Key Terms in this Chapter

Demand Planning: Demand Planning is a function in any supply chain organization wherein forecasts or expected sales patterns are created based on historical sales, trends, seasonality for a particular product or a category of products.

Capacity: The work that can be done over a specified period of time. It can be calculated at the Work Center, Work Area or Plant Level. It is usually stated in hours. Capacity = (number of machines) X (utilization) X (efficiency) per time period.

Inventory Turns (Inventory Turnover): The number of times that your inventory cycles or turns over per year.

ABC Classification: A method of classifying inventory into groups. A typical method is to multiply the Unit Price by the annual Expected Volume.

Statistical model: A statistical model embodies a set of assumptions concerning the generation of the observed data, and similar data from a larger population. A model represents, often in considerably idealized form, the data-generating process.

Safety Stock: The stock held any location in the supply chain network that is in excess of what the company expects to sell or ship.
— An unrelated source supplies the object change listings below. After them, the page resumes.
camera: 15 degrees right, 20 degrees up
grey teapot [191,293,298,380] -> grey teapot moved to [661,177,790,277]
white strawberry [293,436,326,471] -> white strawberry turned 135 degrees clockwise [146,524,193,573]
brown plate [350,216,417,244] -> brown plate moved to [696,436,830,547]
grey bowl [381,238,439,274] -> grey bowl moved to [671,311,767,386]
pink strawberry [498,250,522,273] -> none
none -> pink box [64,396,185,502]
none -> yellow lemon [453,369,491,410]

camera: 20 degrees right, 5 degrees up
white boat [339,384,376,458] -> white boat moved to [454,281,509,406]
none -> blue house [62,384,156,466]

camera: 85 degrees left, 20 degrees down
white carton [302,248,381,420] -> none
The purpose of Safety Stock is to act as buffer inventory to account for unexpected customer orders, longer than expected manufacturing or transportation time.

Statistical: The likelihood that a result or relationship is caused by something other than mere random chance.
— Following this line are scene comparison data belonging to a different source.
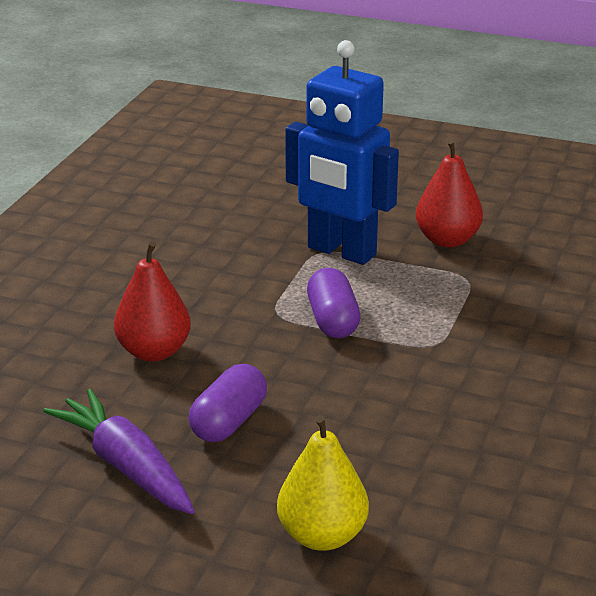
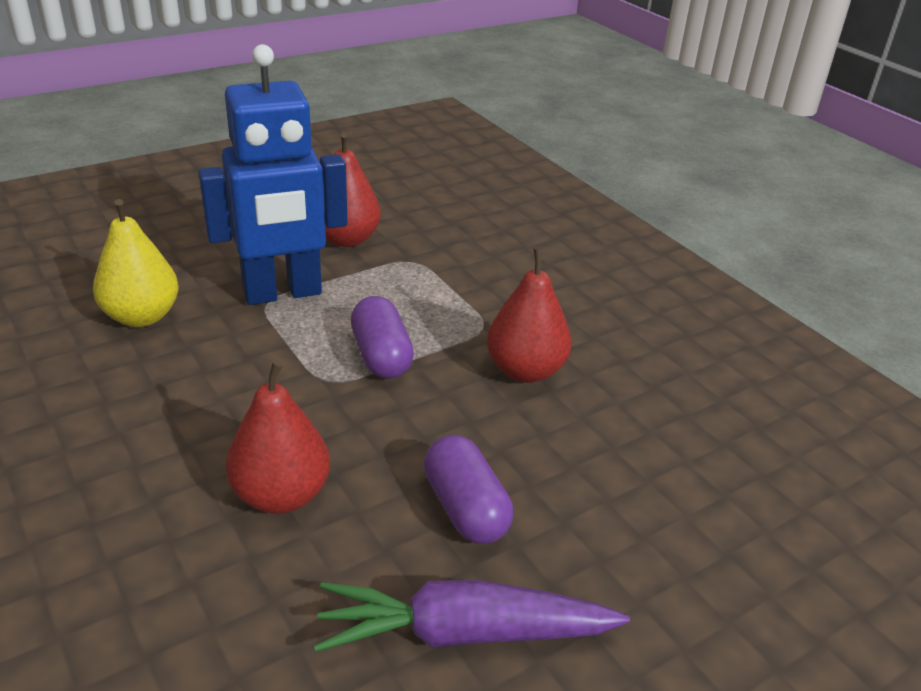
camera: 55 degrees left, 5 degrees up
yellow pear [277,415,369,551] -> yellow pear moved to [93,199,179,327]
purple capsule [307,268,361,338] -> purple capsule turned 45 degrees clockwise [351,296,414,379]
none -> red pear [487,248,572,383]

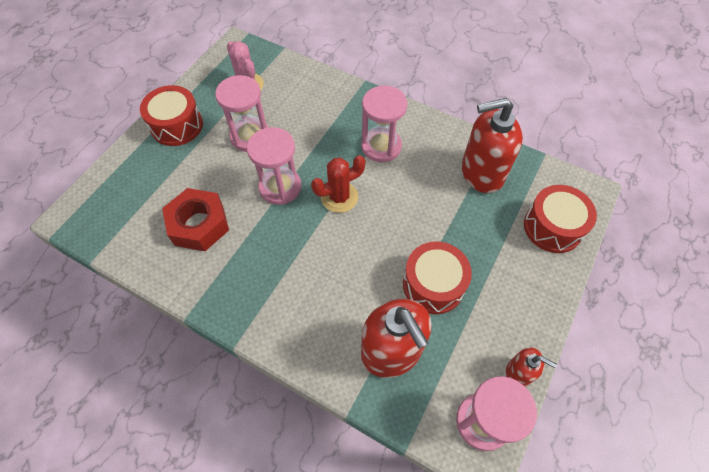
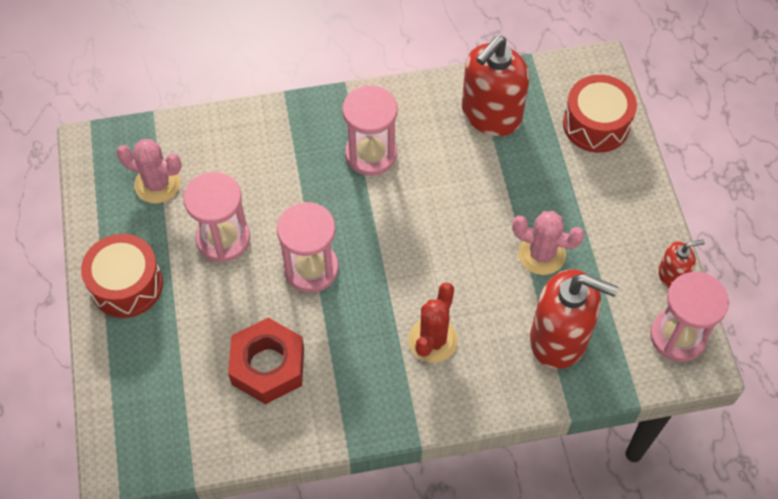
camera: 40 degrees left, 0 degrees up
red cactus [311,155,365,213] -> red cactus moved to [408,282,458,363]
red drum [403,242,472,314] -> pink cactus [512,211,585,275]

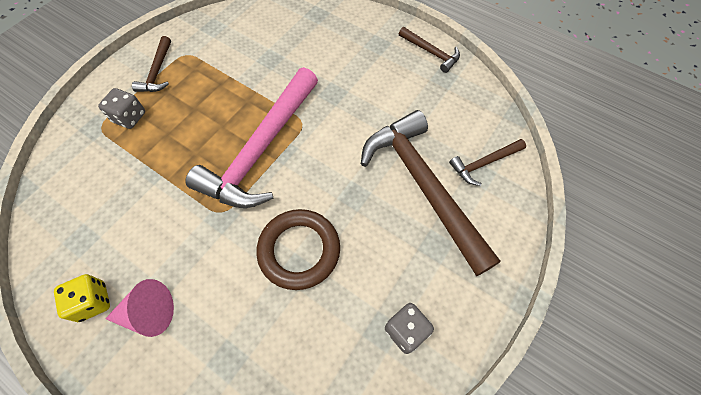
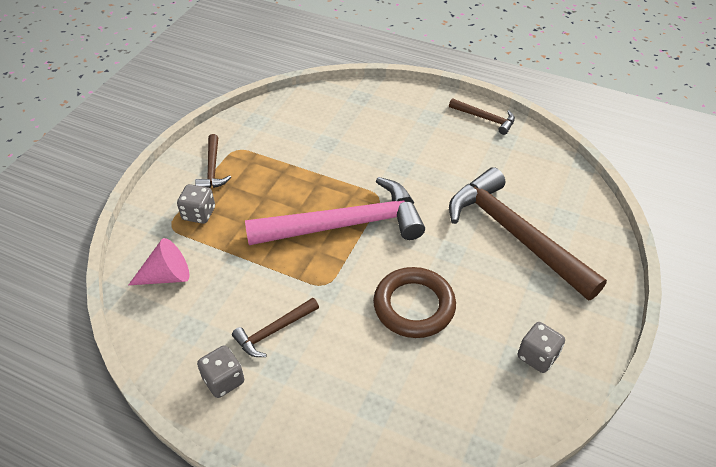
camera: 10 degrees left, 15 degrees down
yellow dice [54,274,110,322] -> grey dice [197,345,244,398]
pink cone [105,279,174,337] -> pink cone moved to [129,238,189,285]
pink hammer [185,67,318,208] -> pink hammer turned 120 degrees counterclockwise [245,177,425,245]
brown hammer [449,139,526,186] -> brown hammer moved to [232,298,319,357]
Supply Chain Network: The network created amongst different companies producing, handling and/or distributing a specific product. Specifically, the supply chain encompasses the steps it takes to get a good or service from the supplier to the customer.

POS (Point of Sale Data): Data that shows the actual units sold. Usually tracked by bar code scanning.
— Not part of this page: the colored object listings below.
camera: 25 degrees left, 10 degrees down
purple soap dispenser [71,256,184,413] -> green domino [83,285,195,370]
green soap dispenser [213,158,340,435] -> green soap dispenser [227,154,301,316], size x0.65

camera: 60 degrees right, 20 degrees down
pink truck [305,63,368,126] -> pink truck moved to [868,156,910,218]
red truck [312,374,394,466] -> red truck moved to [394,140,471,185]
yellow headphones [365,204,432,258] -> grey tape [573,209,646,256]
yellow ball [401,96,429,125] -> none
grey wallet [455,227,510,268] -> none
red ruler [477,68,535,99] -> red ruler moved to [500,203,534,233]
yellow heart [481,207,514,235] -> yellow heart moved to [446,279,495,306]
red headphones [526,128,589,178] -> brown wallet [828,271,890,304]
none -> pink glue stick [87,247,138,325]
Supply Variability: Variability in expected supply at a location from the source due to variation in lead times, transportation, logistics, supply or information sharing issues.

Stock Outs: A stock out, or out-of-stock (OOS) event is an event that causes inventory to be exhausted. While out-of-stocks can occur along the entire supply chain, the most visible kind are retail out-of-stocks in the fast moving consumer goods industry (e.g., sweets, diapers, fruits).

Empirical: It is derived based on what is experienced or seen rather than on theory.

Logistics: It deals with managing and controlling the flow of goods from the source of the production to the marketplace.

Variability: Variability is basically the difference between what we expect from something and what actually happens. It is the statistical distribution of outcomes one can expect from a process.

Lead Time: The time between the need for goods and the receipt of the goods. This time can be made up of order preparation time, manufacturing time, transportation time, receiving time and quality check time.

Standard Deviation: A quantity expressing by how much the members of a group differ from the mean value for the group.

Forecast Error: A comparison between actual demand and forecasted demand. It is usually stated as a percentage.

Customer Service Levels: Certain goals are defined and the service level gives the percentage to which those goals should be achieved.

Demand Variability: How variable is your demand or actual sales from expected behavior or trend.

Supply Chain Planning: Supply chain planning (SCP) is the forward-looking process of coordinating assets to optimize the delivery of goods, services and information from supplier to customer, balancing supply and demand.

Forecast: An estimation of the future demand for a product. It is usually stated as a quantity (or value) over a specific time period. There are a number of inputs into a forecast, such as: historical data, market trends, marketing data and sales force feedback.